GraphPrivatizer: Improved Structural Differential Privacy for Graph Neural Networks

TMLR Paper2702 Authors

16 May 2024 (modified: 10 Jul 2024)Under review for TMLREveryoneRevisionsBibTeXCC BY-SA 4.0
Abstract: Graph privacy is crucial in systems that present a graph structure where the confidentiality and privacy of participants play a significant role in the integrity of the system itself. For instance, it is necessary to ensure the integrity of banking systems and transaction networks, protecting the privacy of customers' financial information and transaction details. We propose a method called GraphPrivatizer that privatizes the structure of a graph and protects it under Differential Privacy. GraphPrivatizer performs a controlled perturbation of the graph structure by randomly replacing the neighbors of a node with other similar neighbors, according to some similarity metric. With regard to neighbor perturbation, we find that aggregating features to compute similarities and imposing a minimum similarity score between the original and the replaced nodes provides the best privacy-utility trade-off. We use our method to train a Graph Neural Network server-side without disclosing users' private information to the server. We conduct experiments on real-world graph datasets and empirically evaluate the privacy of our models against privacy attacks.

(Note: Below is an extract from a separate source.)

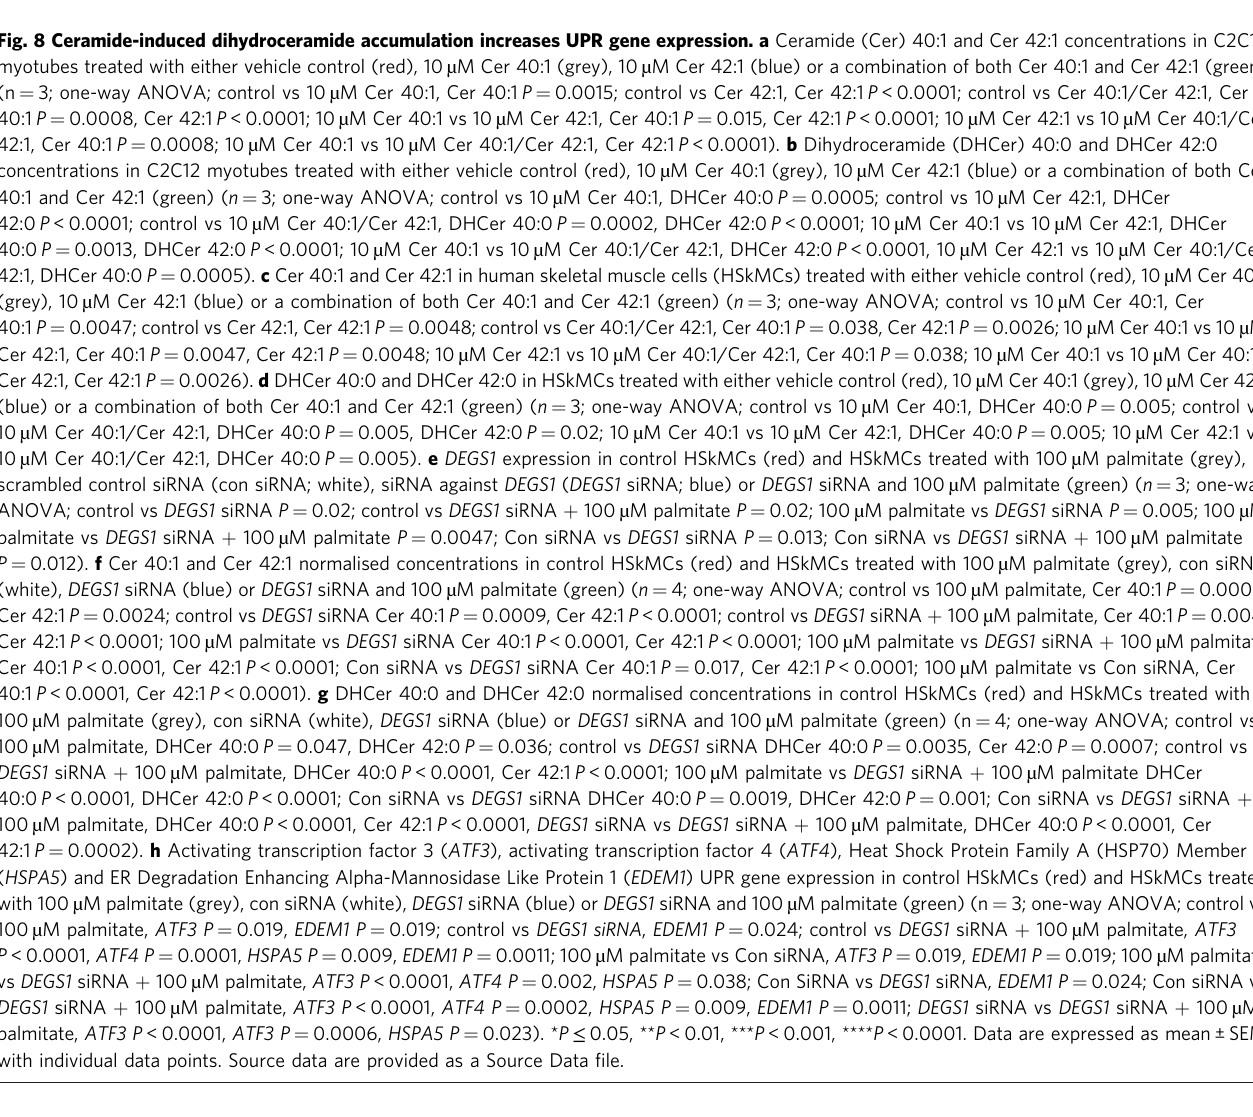
Fig. 8 Ceramide-induced dihydroceramide accumulation increases UPR gene expression. a Ceramide (Cer) 40:1 and Cer 42:1 concentrations in C2C12 myotubes treated with either vehicle control (red), 10 µ M Cer 40:1 (grey), 10 µ M Cer 42:1 (blue) or a combination of both Cer 40:1 and Cer 42:1 (green) (n = 3; one-way ANOVA; control vs 10 µ M Cer 40:1, Cer 40:1 P = 0.0015; control vs Cer 42:1, Cer 42:1 P < 0.0001; control vs Cer 40:1/Cer 42:1, Cer 40:1 P = 0.0008, Cer 42:1 P < 0.0001; 10 µ M Cer 40:1 vs 10 µ M Cer 42:1, Cer 40:1 P = 0.015, Cer 42:1 P < 0.0001; 10 µ M Cer 42:1 vs 10 µ M Cer 40:1/Cer 42:1, Cer 40:1 P = 0.0008; 10 µ M Cer 40:1 vs 10 µ M Cer 40:1/Cer 42:1, Cer 42:1 P < 0.0001). b Dihydroceramide (DHCer) 40:0 and DHCer 42:0 concentrations in C2C12 myotubes treated with either vehicle control (red), 10 µ M Cer 40:1 (grey), 10 µ M Cer 42:1 (blue) or a combination of both Cer 40:1 and Cer 42:1 (green) ( n = 3; one-way ANOVA; control vs 10 µ M Cer 40:1, DHCer 40:0 P = 0.0005; control vs 10 µ M Cer 42:1, DHCer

Submission Length: Regular submission (no more than 12 pages of main content)
Changes Since Last Submission: We have: * expanded our discussion of the related work and of our methodology/approach; * expanded on our motivation and provided more considerations about local differential privacy; * increased the clarity of our notation and exposition of section 4.2; * provided more justifications and experimental results (appendix B) to motivate the choice of the cosine similarity as a similarity metric; * linked a repository with our code; * added a discussion of limitations and future work.